AI Data Privacy & PII Management

PII Detection and Recognition

From regex to transformer NER to context-aware LLM detection — building a layered PII detection system with Microsoft Presidio, spaCy, and local models.

Detection is the foundation of everything else

You cannot redact what you cannot find. Every privacy architecture in this course — the gateway pattern, the data privacy pipeline, the audit system — depends on a PII detection layer that is accurate, fast, and comprehensive. If your detection misses a Social Security Number, your redaction pipeline passes it through to the cloud model. If your detection flags every occurrence of "John" including the word "john" in "john_doe_table," your users will abandon the system within a week.

PII detection is a precision-recall tradeoff, and the right balance depends on your risk tolerance. A healthcare organisation processing PHI under HIPAA needs recall above 99% — missing even one identifier is a compliance violation.
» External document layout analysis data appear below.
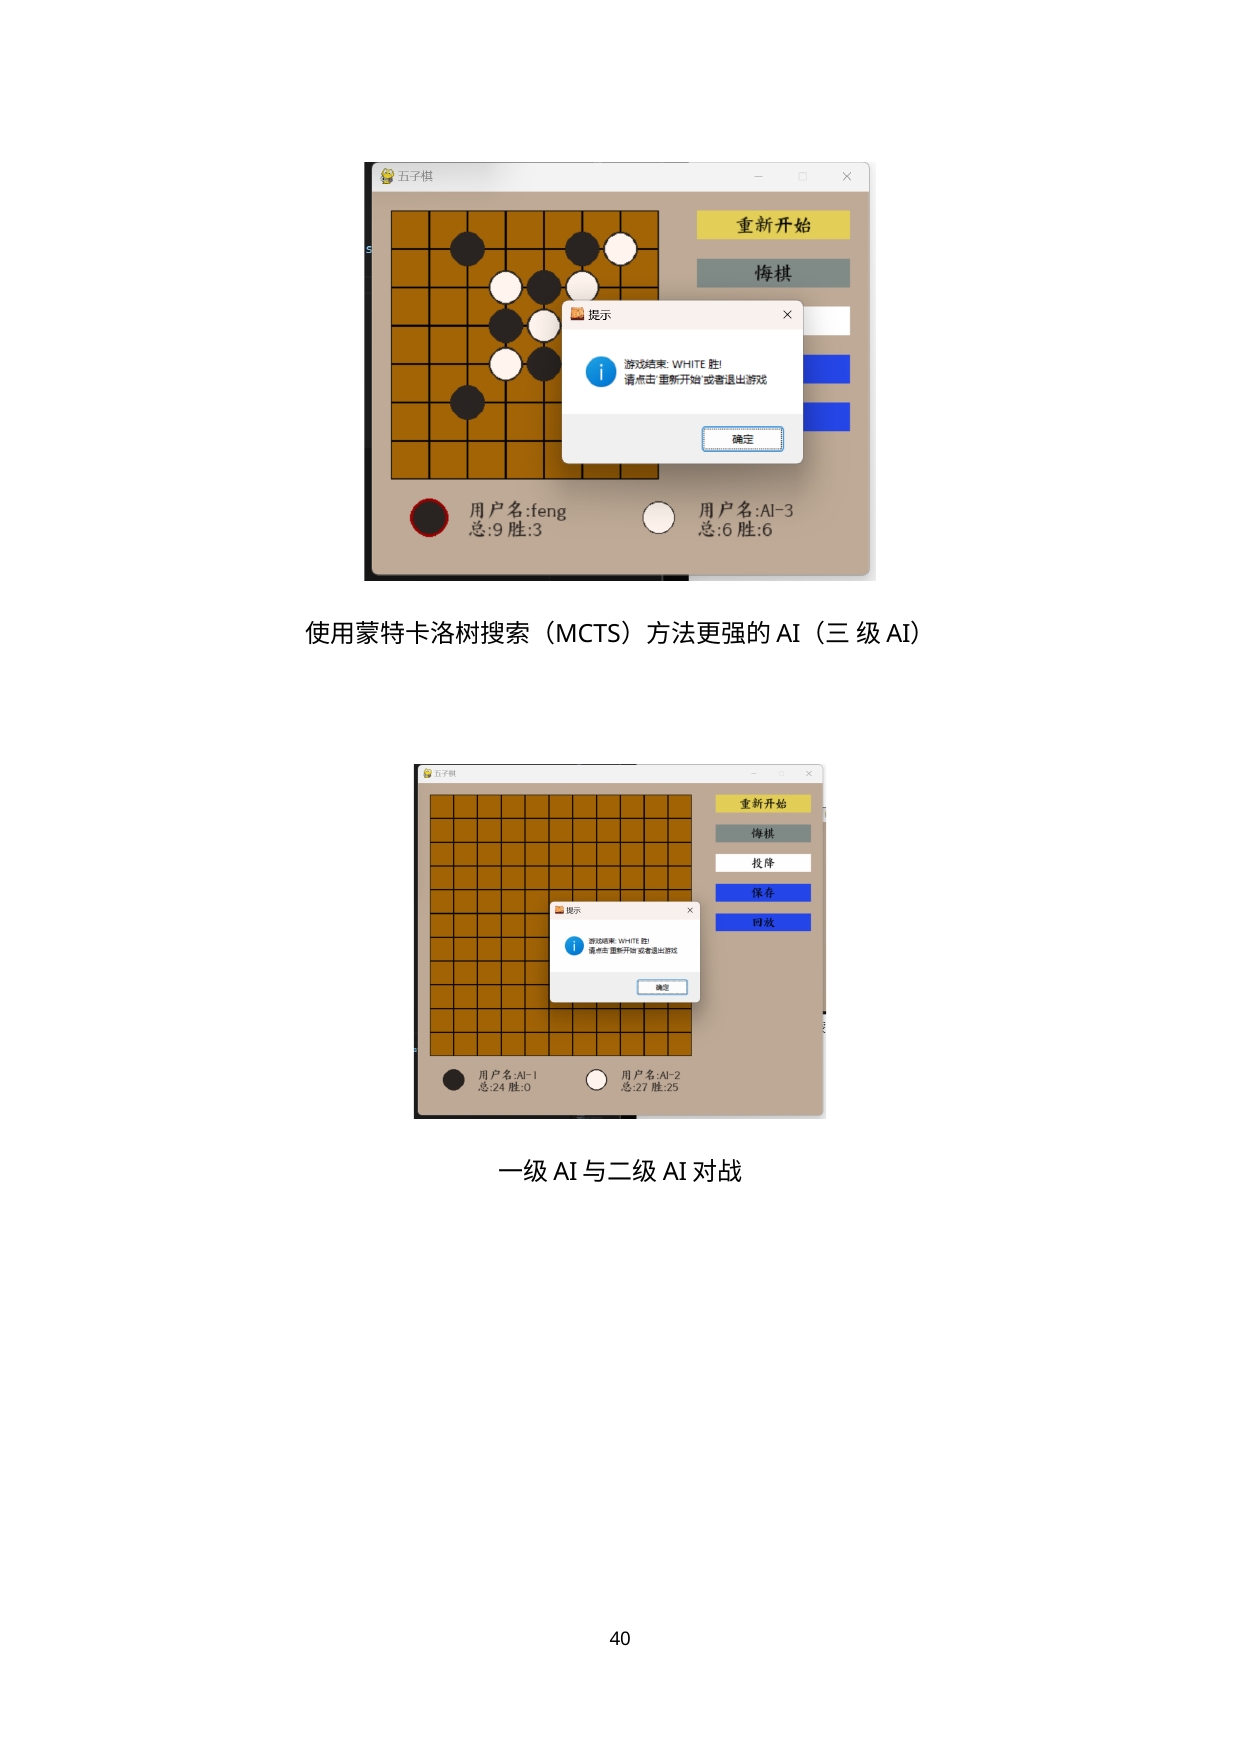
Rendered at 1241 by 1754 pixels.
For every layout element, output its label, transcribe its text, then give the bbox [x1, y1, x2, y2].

picture [364, 162, 876, 581]
text 一级AI与二级AI对战 [187, 1137, 1053, 1202]
text 使用蒙特卡洛树搜索（MCTS）方法更强的AI（三 级AI） [187, 599, 1053, 664]
picture [413, 764, 827, 1119]
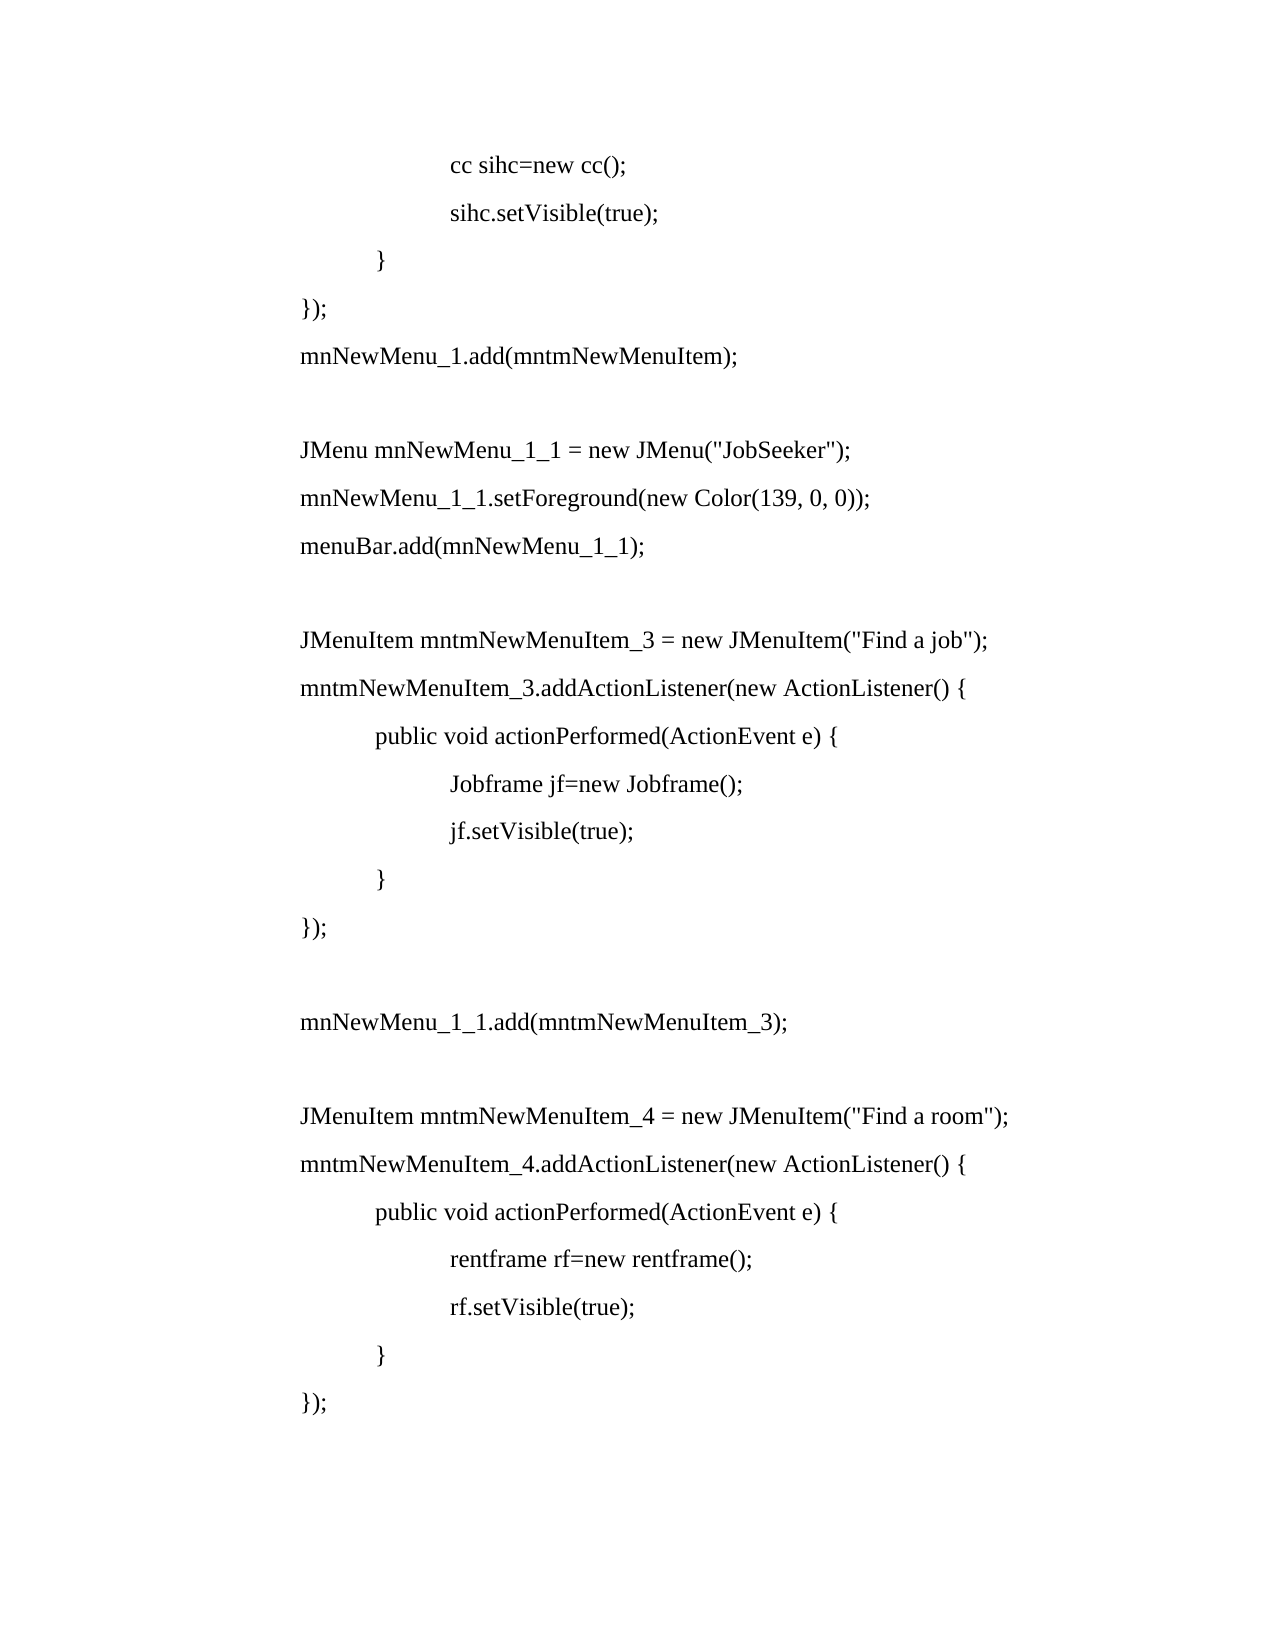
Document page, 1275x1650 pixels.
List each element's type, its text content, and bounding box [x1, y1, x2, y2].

text mnNewMenu_1_1.setForeground(new Color(139, 0, 0)); [150, 483, 1125, 512]
text cc sihc=new cc(); [150, 150, 1125, 179]
text }); [150, 912, 1125, 941]
text } [150, 1340, 1125, 1368]
text jf.setVisible(true); [150, 816, 1125, 845]
text mntmNewMenuItem_4.addActionListener(new ActionListener() { [150, 1149, 1125, 1178]
text menuBar.add(mnNewMenu_1_1); [150, 531, 1125, 560]
text mntmNewMenuItem_3.addActionListener(new ActionListener() { [150, 673, 1125, 702]
text rf.setVisible(true); [150, 1292, 1125, 1321]
text mnNewMenu_1_1.add(mntmNewMenuItem_3); [150, 1007, 1125, 1035]
text rentframe rf=new rentframe(); [150, 1244, 1125, 1273]
text } [150, 864, 1125, 893]
text Jobframe jf=new Jobframe(); [150, 769, 1125, 797]
text mnNewMenu_1.add(mntmNewMenuItem); [150, 341, 1125, 369]
text }); [150, 1387, 1125, 1416]
text public void actionPerformed(ActionEvent e) { [150, 721, 1125, 750]
text }); [150, 293, 1125, 322]
text sihc.setVisible(true); [150, 198, 1125, 226]
text } [150, 245, 1125, 274]
text JMenuItem mntmNewMenuItem_3 = new JMenuItem("Find a job"); [150, 626, 1125, 654]
text JMenu mnNewMenu_1_1 = new JMenu("JobSeeker"); [150, 436, 1125, 464]
text JMenuItem mntmNewMenuItem_4 = new JMenuItem("Find a room"); [150, 1101, 1125, 1130]
text public void actionPerformed(ActionEvent e) { [150, 1197, 1125, 1225]
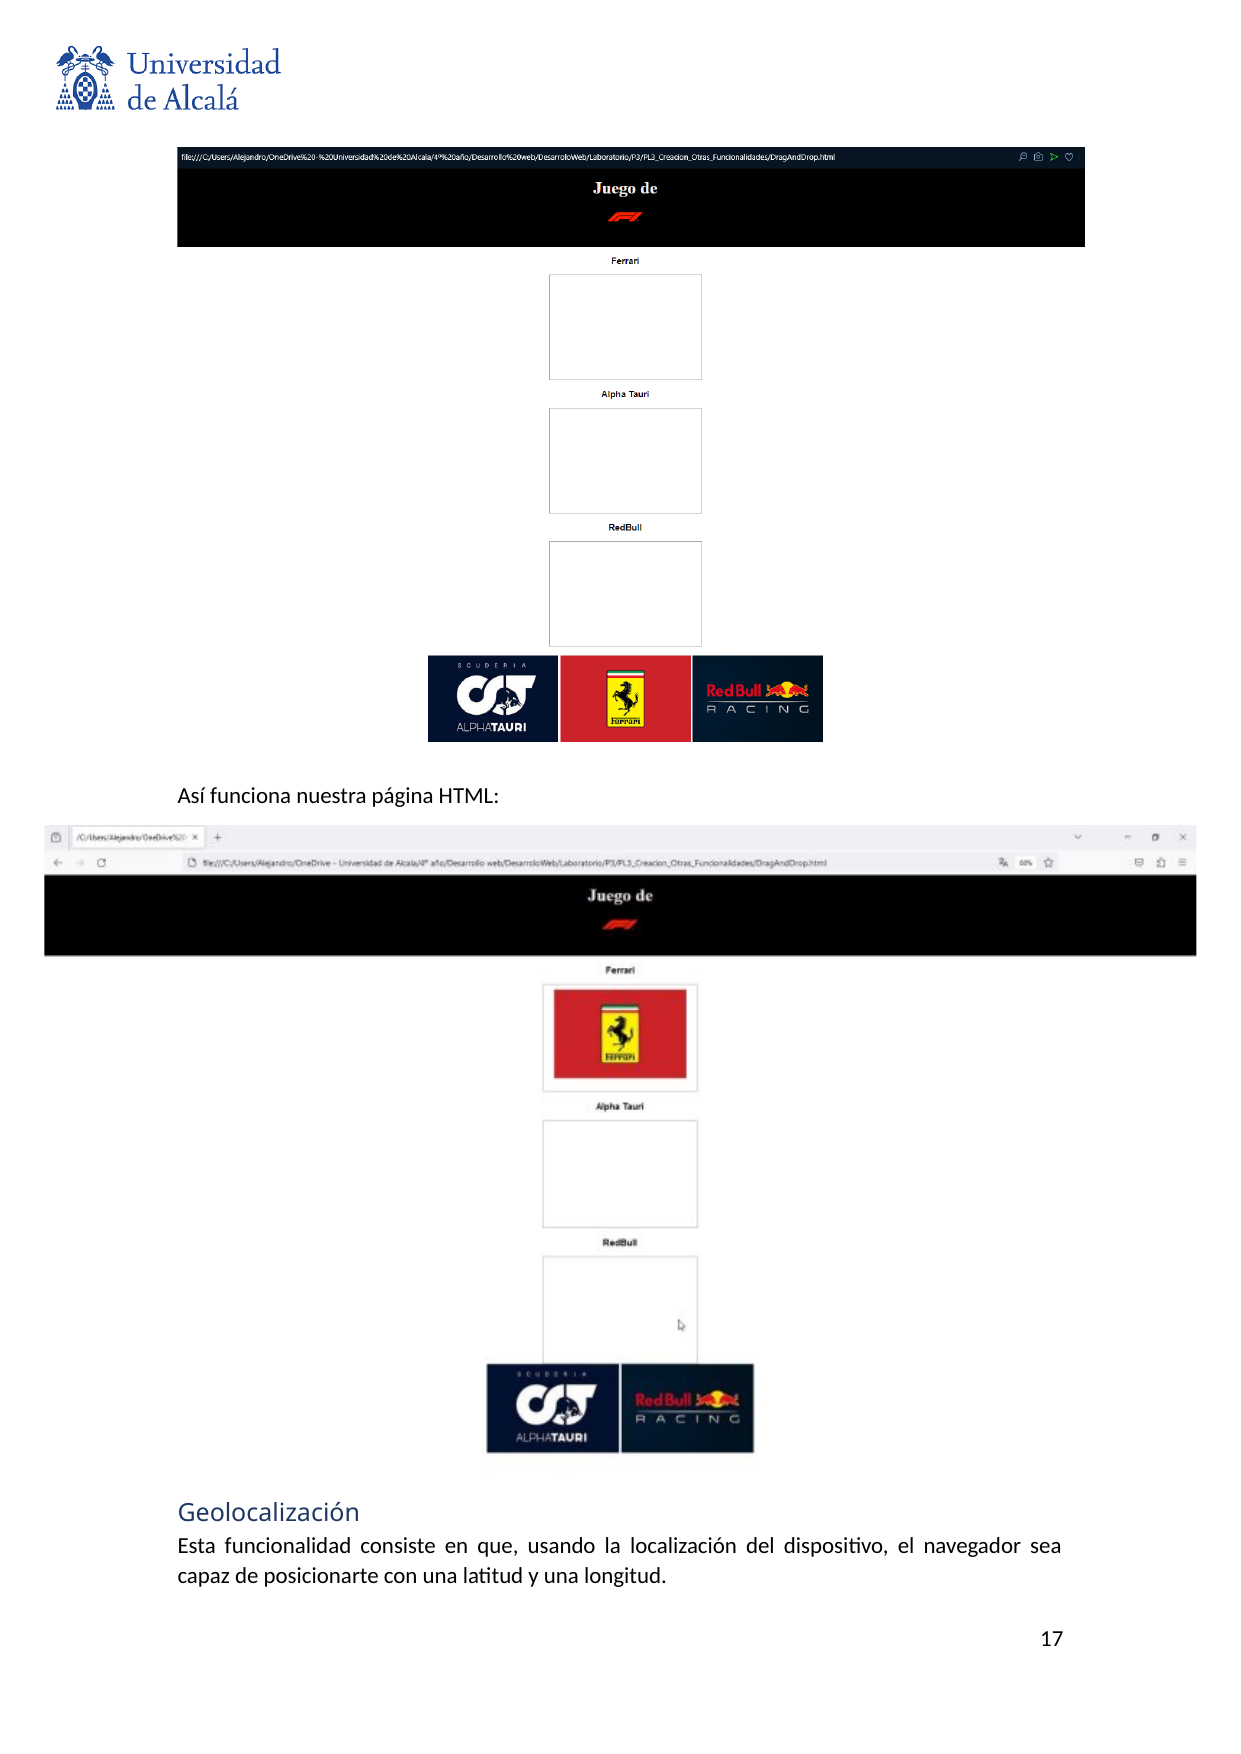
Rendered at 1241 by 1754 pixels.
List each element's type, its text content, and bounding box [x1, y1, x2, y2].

text Esta funcionalidad consiste en que, usando la localización del dispositivo, el navegador sea capaz de posicionarte con una latitud y una longitud. [177, 1531, 1063, 1590]
picture [177, 147, 1085, 763]
subtitle Geolocalización [177, 1474, 1063, 1529]
text Así funciona nuestra página HTML: [177, 782, 1063, 809]
picture [48, 37, 288, 118]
A marketing team using AI to analyse customer feedback might accept 95% recall if it means fewer false positives disrupting their workflow.

This module covers the three layers of PII detection — rule-based, ML-based, and LLM-based — and how to combine them into a pipeline that achieves both high recall and acceptable precision.

?

Your PII detection system has 99.5% recall (misses 0.5% of PII) and 85% precision (15% of detections are false positives). Which metric is more important to optimise?